■ **DATA PROVIDED**
■ ■ ■

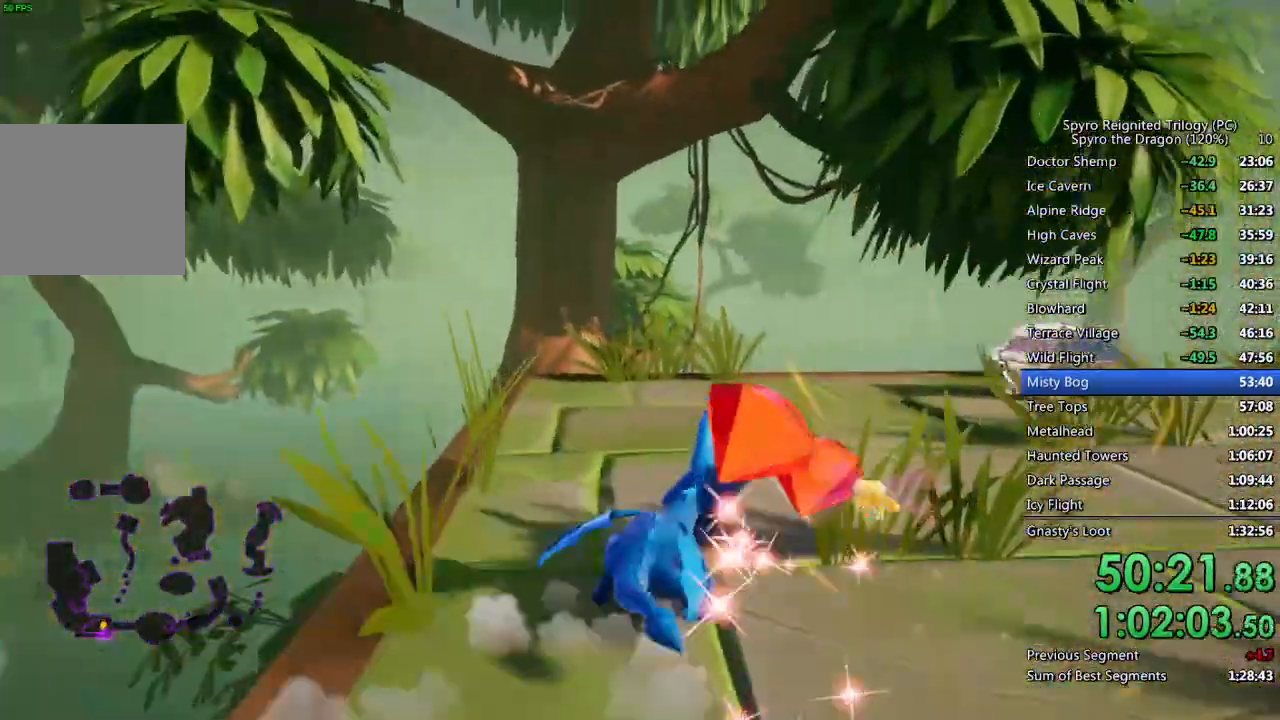
{"buttons": ["SQUARE"], "left_stick": "up-right", "right_stick": "center", "events": [[67, "left_stick", "right"], [300, "left_stick", "up-right"]]}
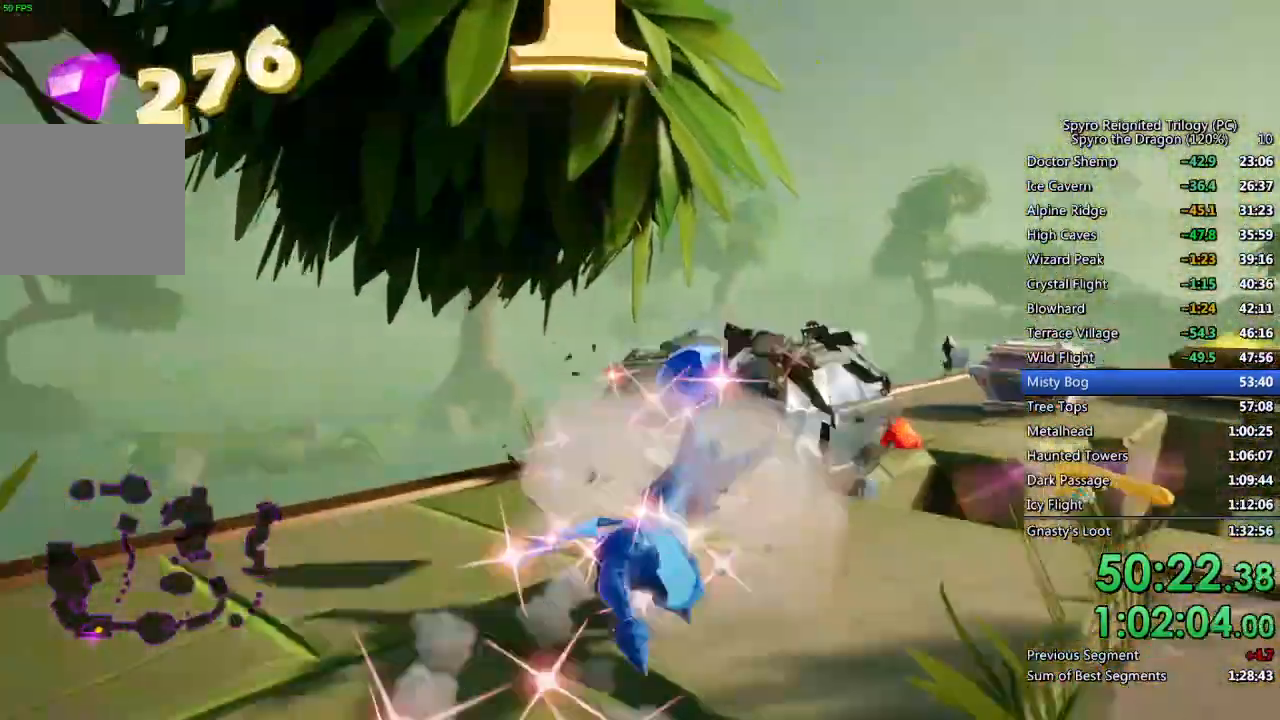
{"buttons": ["SQUARE"], "left_stick": "up-right", "right_stick": "center", "events": []}
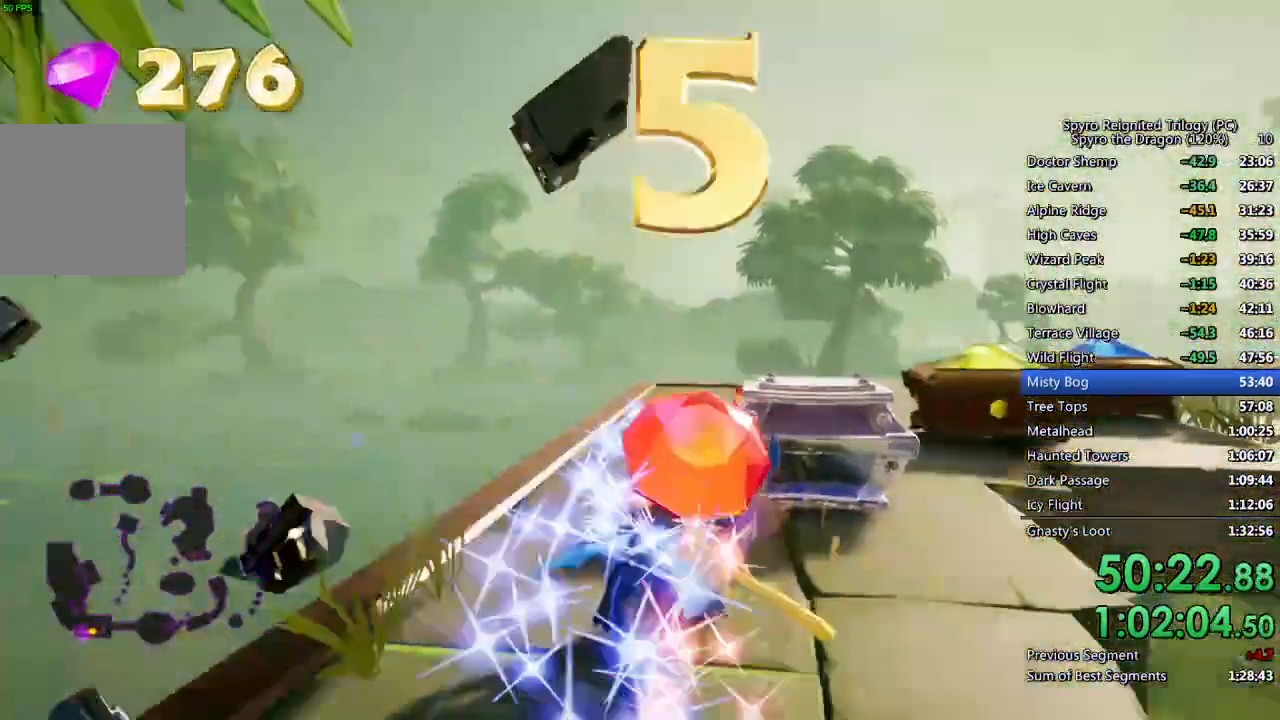
{"buttons": [], "left_stick": "up-right", "right_stick": "right", "events": [[183, "SQUARE", "up"], [233, "CIRCLE", "down"], [350, "CIRCLE", "up"], [400, "right_stick", "right"]]}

■ ■ ■

Select all lines in the listing that include the word "center".

{"buttons": ["SQUARE"], "left_stick": "up-right", "right_stick": "center", "events": [[67, "left_stick", "right"], [300, "left_stick", "up-right"]]}
{"buttons": ["SQUARE"], "left_stick": "up-right", "right_stick": "center", "events": []}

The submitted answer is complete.